• To do: Each entry below must be repeated exactly, with pictures left out.

• Extracted data:
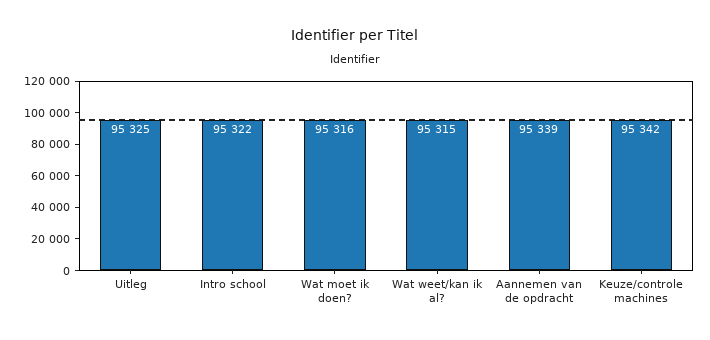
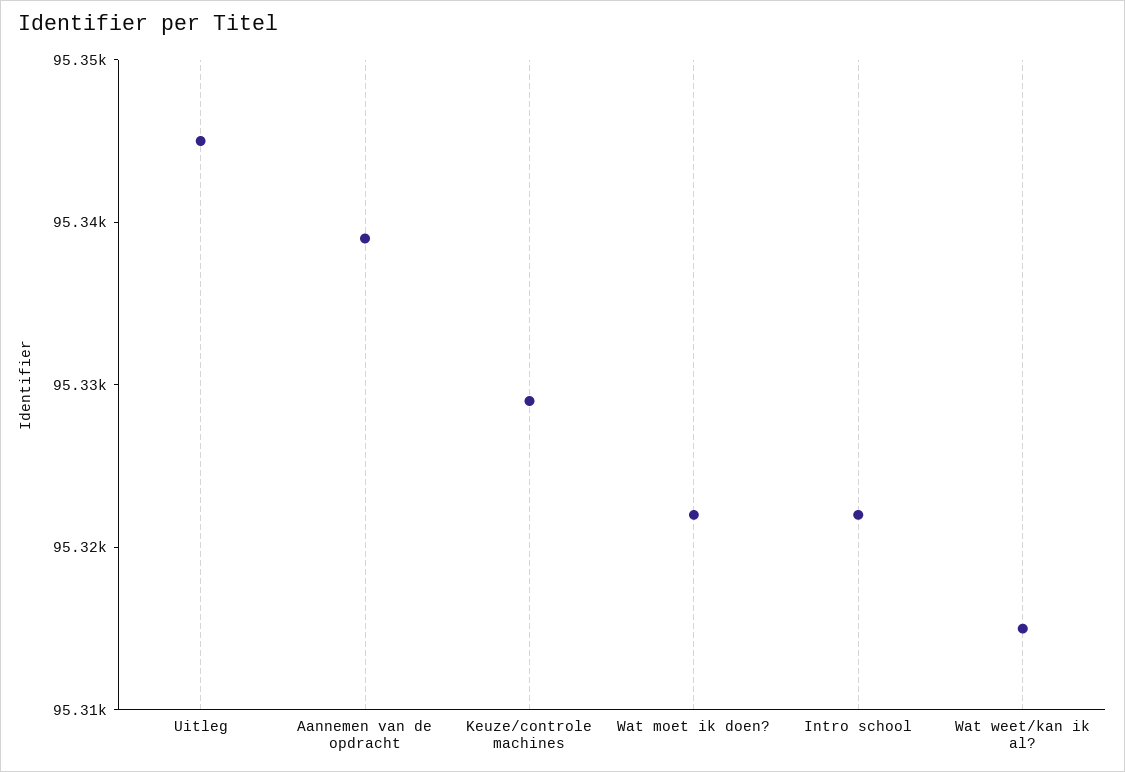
  {
-   "Uitleg": 95325,
+   "Uitleg": 95345,
    "Intro school": 95322,
-   "Wat moet ik doen?": 95316,
+   "Wat moet ik doen?": 95322,
    "Wat weet/kan ik al?": 95315,
    "Aannemen van de opdracht": 95339,
-   "Keuze/controle machines": 95342
+   "Keuze/controle machines": 95329
  }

• Answer to the problem:
  {
-   "Uitleg": 95325,
+   "Uitleg": 95345,
    "Intro school": 95322,
-   "Wat moet ik doen?": 95316,
+   "Wat moet ik doen?": 95322,
    "Wat weet/kan ik al?": 95315,
    "Aannemen van de opdracht": 95339,
-   "Keuze/controle machines": 95342
+   "Keuze/controle machines": 95329
  }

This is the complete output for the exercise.